All provisions of the bill would take effect within six months of enactment.

Thermal Networks

The Utility Thermal Energy Network and Jobs Act (S9422) would change the definition of New York’s electric and gas utilities so they can own and operate thermal energy networks and supply thermal energy to consumers. It would also direct the Public Service Commission to initiate a proceeding within three months of the bill’s enactment to advance development of thermal networks to meet the GHG emissions and equity goals of the CLCPA.

Utilities would have three months from enactment to propose at least one, and up to five, thermal network pilot projects, ensuring at least one pilot per territory is within a disadvantaged community.

Thermal energy, as defined in the bill, refers to piped, noncombustible fluids that transfer heat in and out of a building to eliminate GHG emissions of heating and cooling processes. A thermal network would be defined as the infrastructure that supports a utility-scale project that supplies thermal energy.

Another provision of the bill seeks to support utility workers potentially affected by the downsizing of the gas system, with a priority placed on their transition for the operations and maintenance of thermal networks.
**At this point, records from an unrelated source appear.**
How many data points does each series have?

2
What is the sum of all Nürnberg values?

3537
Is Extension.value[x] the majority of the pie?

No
The Building Decarbonization Coalition, together with a group of union organizations and climate advocates, applauded passage of the act and called on Hochul to “act quickly” to sign the bill. The bill would take effect immediately.

Crypto Mining

A bill (A07389) that would amend New York’s environmental conservation law seeks to place a temporary moratorium on cryptocurrency mining operations that use an authentication method called proof-of-work (PoW) to validate blockchain transactions.

The PoW method uses substantial amounts of energy because of the high level of computations necessary for the process. Large cryptocurrency mining operations have sprung up around the PoW methodology, including some in New York, and the increase has prompted concerns about the associated energy use potentially preventing the state from meeting its GHG emission reduction targets.
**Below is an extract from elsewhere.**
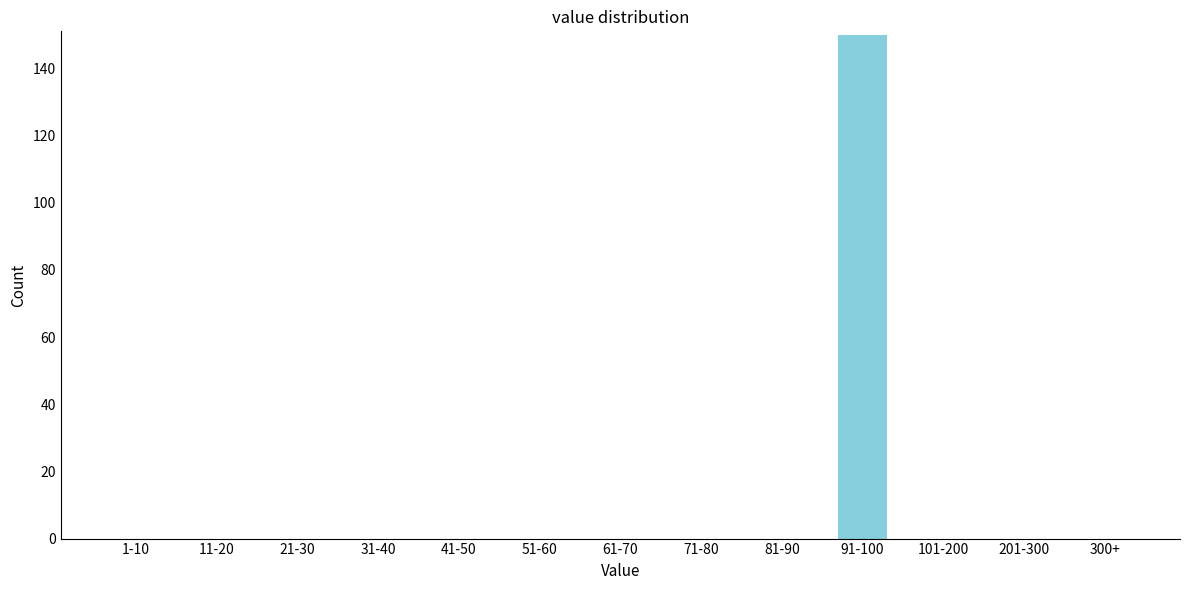

Reading left to right, extract all data points from this chart.

1-10=0	11-20=0	21-30=0	31-40=0	41-50=0	51-60=0	61-70=0	71-80=0	81-90=0	91-100=150	101-200=0	201-300=0	300+=0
Annual global energy use for PoW authentication is equivalent to that of Sweden, according to the legislature’s bill analysis.

For two years from the bill’s enactment, New York environmental regulators would not be able to issue an air permit to a fossil fuel-fired power plant that provides electricity for PoW cryptocurrency mining. They also would not be able to renew an air permit for a facility that plans to increase electricity supply for PoW mining.

To help the state understand the effects of PoW mining on energy use and the environment, the Department of Environmental Conservation would develop a generic environmental impact statement for the cryptocurrency operations in the state.

While environmental advocates applauded passage of the legislation, the Blockchain Association called it “misguided” in a tweet Friday. “We encourage all pro-tech New Yorkers to make their voices heard and ask the governor to veto” the bill, it said.